**WHAT TO WORK ON:**
- A) Return the passage on atherosclerotic plaque from "The course of" to "destabilisation(1214) (Fig. 1).", copied word for word.
- B) Write the next part of the passage on atherosclerotic plaque, picking up after its final line.

**SELECTED PASSAGE:**
The most significant difficulty when examining atherosclerotic plaque lies in determining the potential point at which a stable atherosclerotic plaque transforms into an unstable one.

Unstable plaque is described as the one which is a potential cause of brain ischaemia. It is characterised by a thin fibrous cap, increased proteoglycan content or increased number of calcifications and surface irregularities which lead to exposed endothelium. The image of atherosclerotic plaque and preliminary assessment of its stability are described in the Gray-Weale–Nicolaides (GWN) classification and its modified versions. GWN can serve as a potential assessment tool for further diagnostic investigation and treatment, and for therapy monitoring(711).

The course of atherosclerotic plaque development has not been fully discovered. However, it is believed that the “natural” development of atherosclerotic plaque is associated with repeated, alternate episodes of stabilisation and destabilisation(1214) (Fig. 1).

Fig. 1.

A “natural history” of atherosclerotic plaque; Virmani–Burke (MRI) (1214)

**DATA FOR ANALYSIS:**
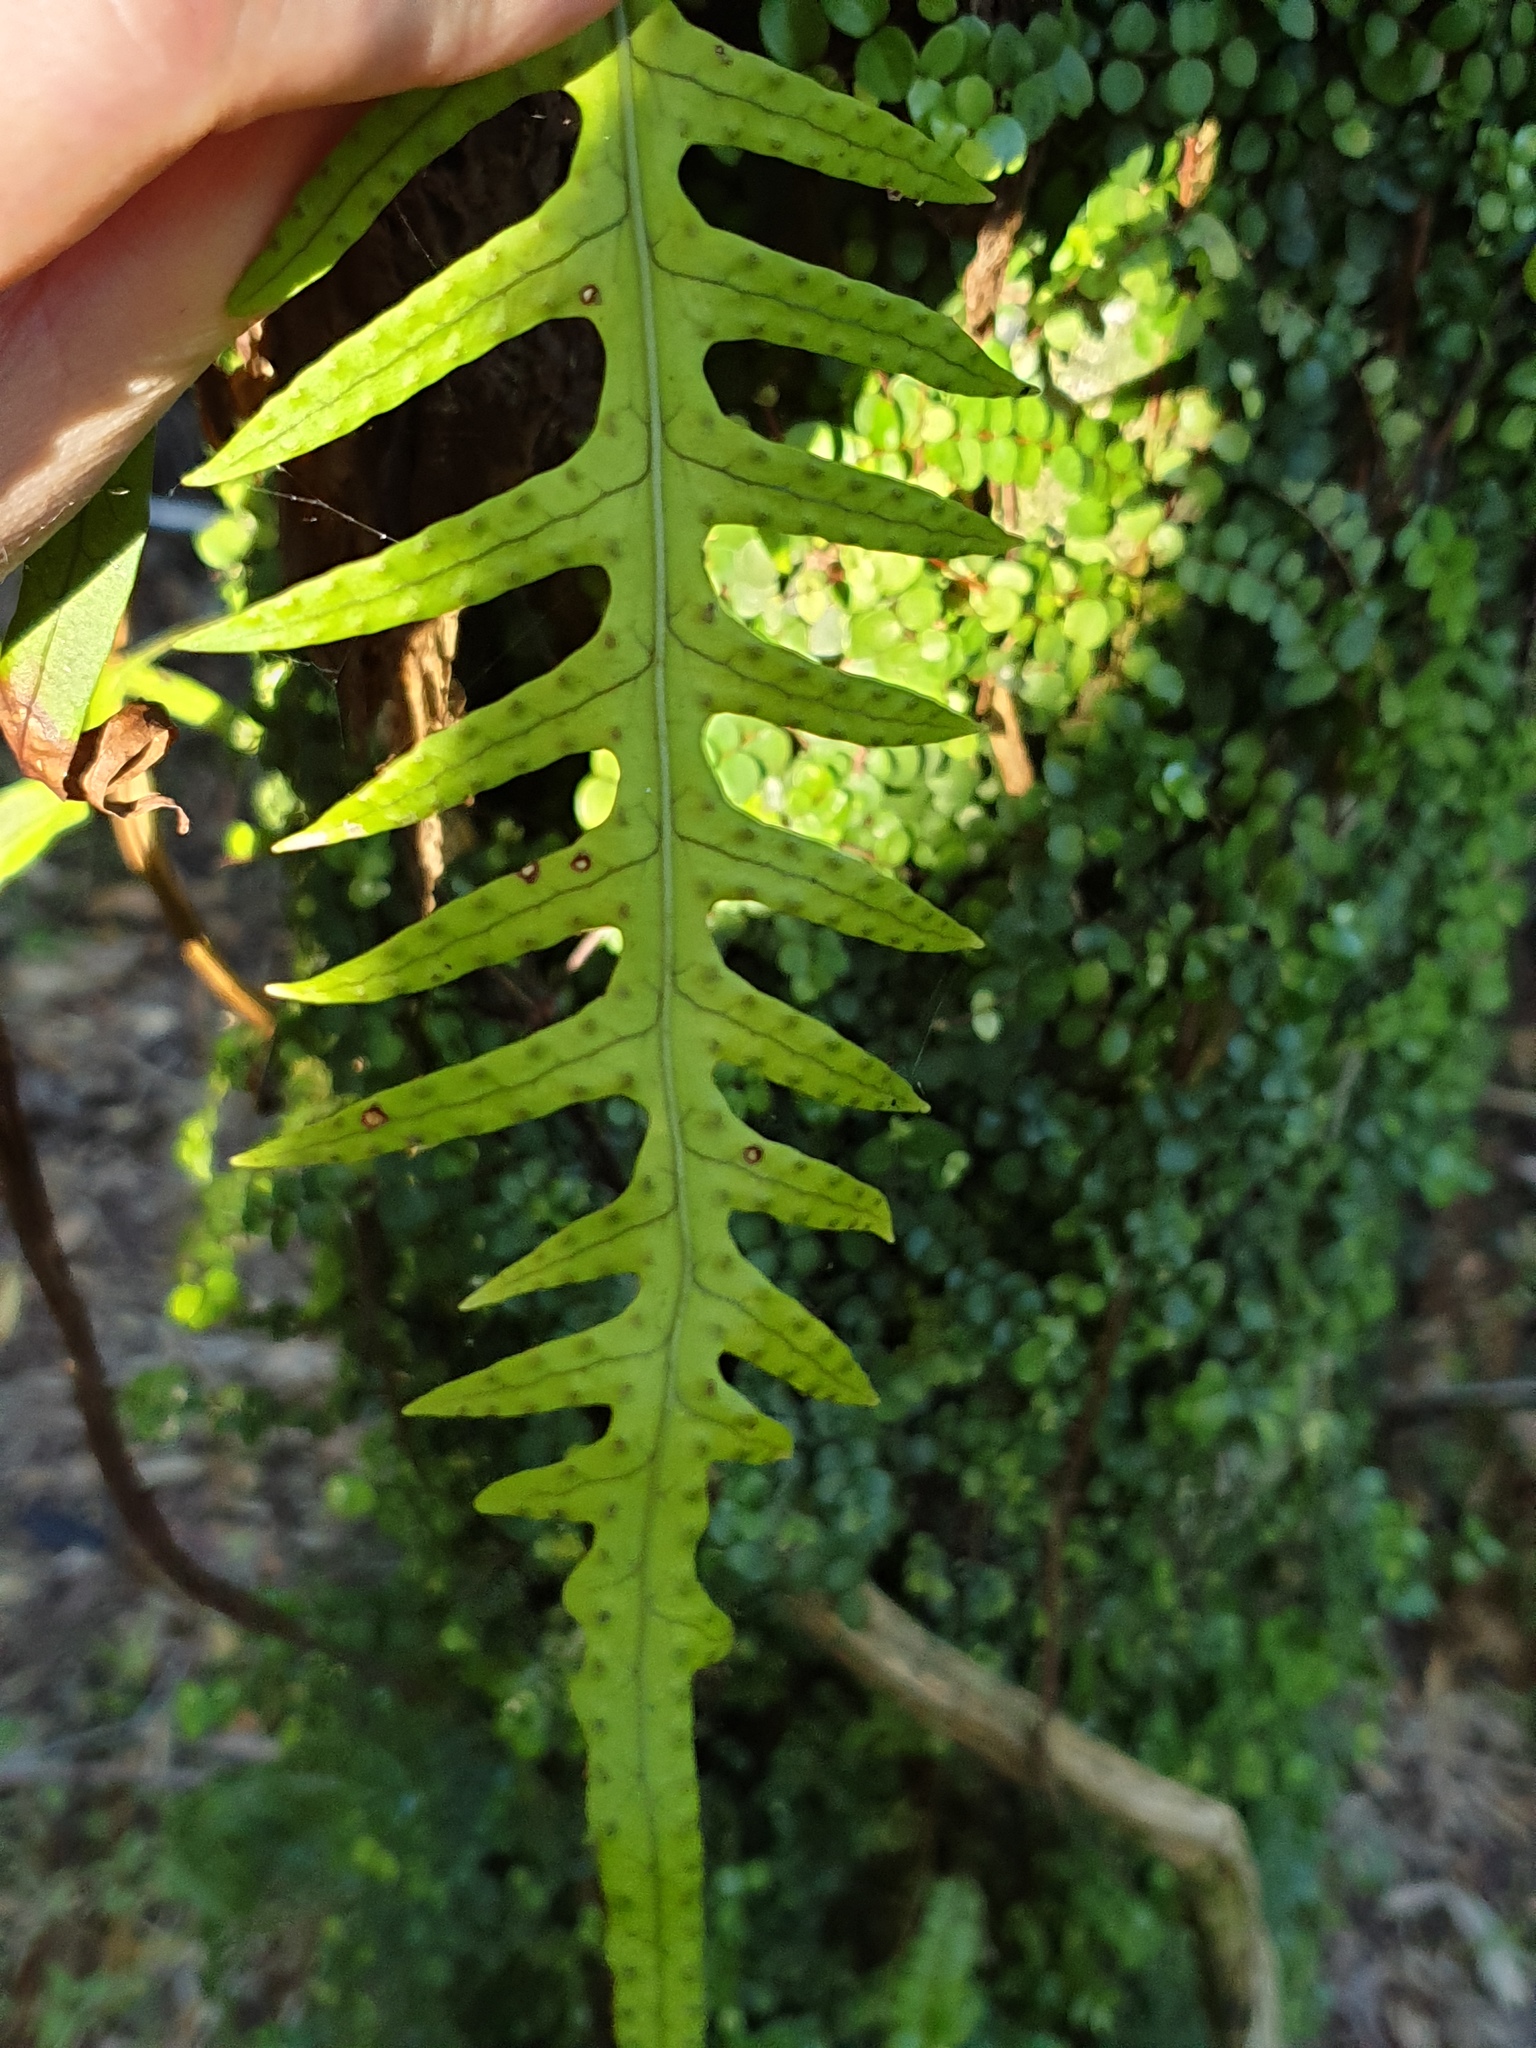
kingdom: Plantae
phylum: Tracheophyta
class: Polypodiopsida
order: Polypodiales
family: Polypodiaceae
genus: Lecanopteris
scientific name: Lecanopteris scandens
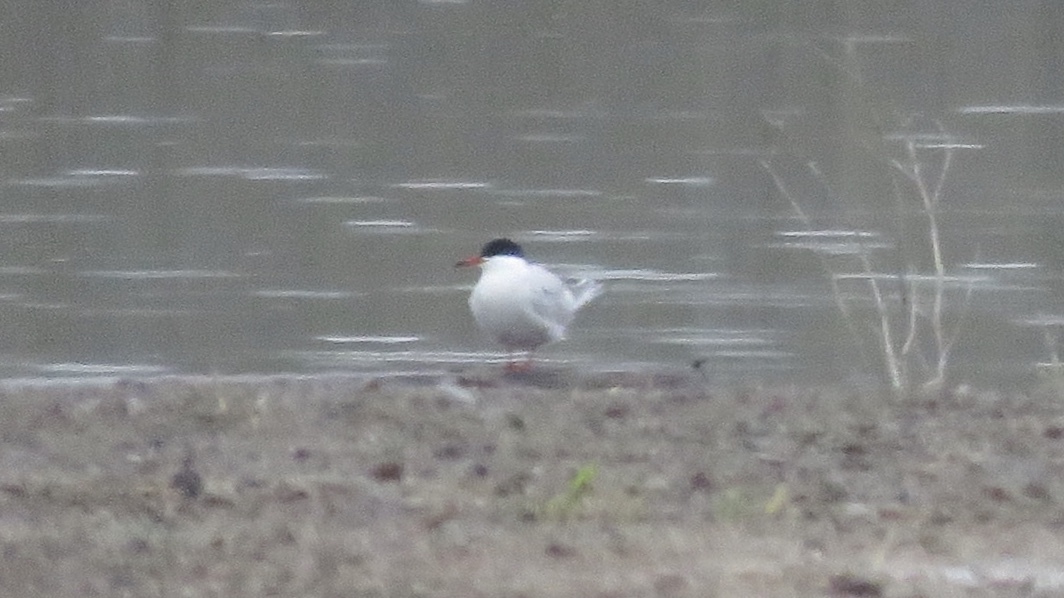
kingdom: Animalia
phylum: Chordata
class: Aves
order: Charadriiformes
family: Laridae
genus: Sterna
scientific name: Sterna hirundo
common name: Common tern
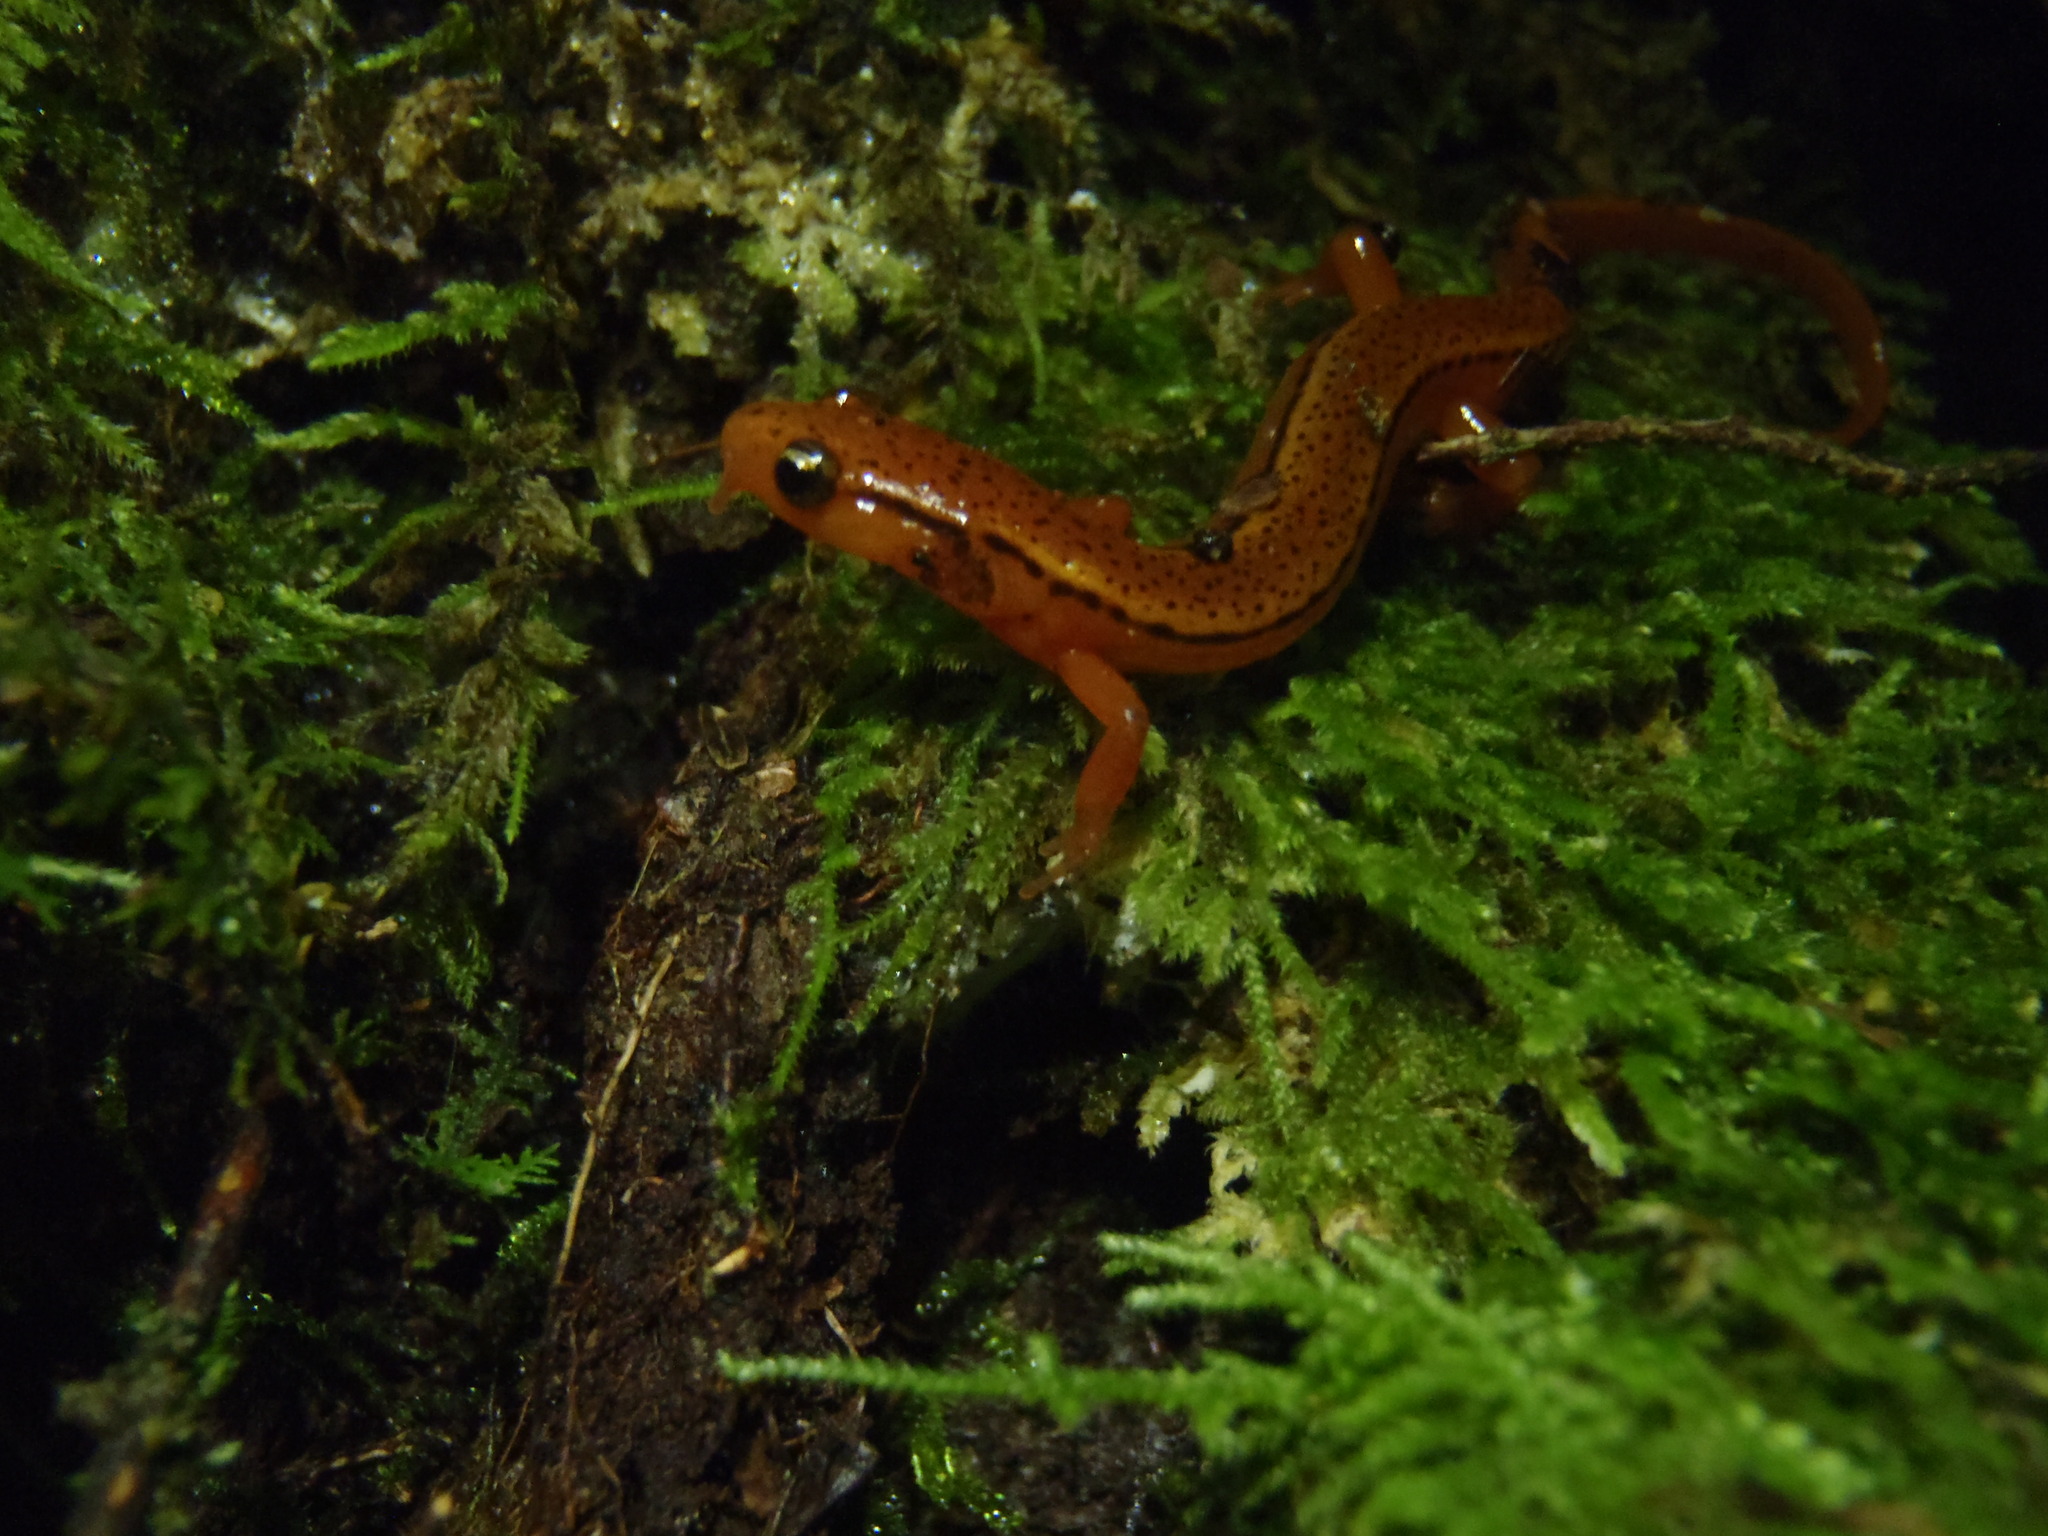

**ANSWERS BY TASK:**
- A)
The course of atherosclerotic plaque development has not been fully discovered. However, it is believed that the “natural” development of atherosclerotic plaque is associated with repeated, alternate episodes of stabilisation and destabilisation(1214) (Fig. 1).

- B)
The majority of studies describing the mechanisms of atherosclerotic lesion progression focus on changes at the cellular level. These processes cause limited changes to the plaque’s structure leading to its local damage; in consequence, a cascade of destabilisation is triggered(15,16). According to studies by Constantinides(17,18), the presence of neovascularisation in the lipid core of atherosclerotic plaque is a sign that the process leading to its impaired stability has been activated. It was also concluded(10,11,19,20) that changes in the structure of the lipid core of atherosclerotic plaque associated with impaired neovascularisation play a fundamental role in the transformation of the plaque’s collagen matrix, leading to core necrosis, and, subsequently, to loss of stability (Fig. 2).

Fig. 2.

Atherosclerotic plaque with signs of neovascularisation: a diagram

Signs of active inflammation in the atherosclerotic plaque are assumed to be a definitive criterion of plaque instability; these signs include lipid core neovascularisation(21,22) or products of plaque inflammation (C-reactive protein, interleukin complexes, LDL oxidase, myeloperoxidase, glutathione peroxidase etc.)(23,24).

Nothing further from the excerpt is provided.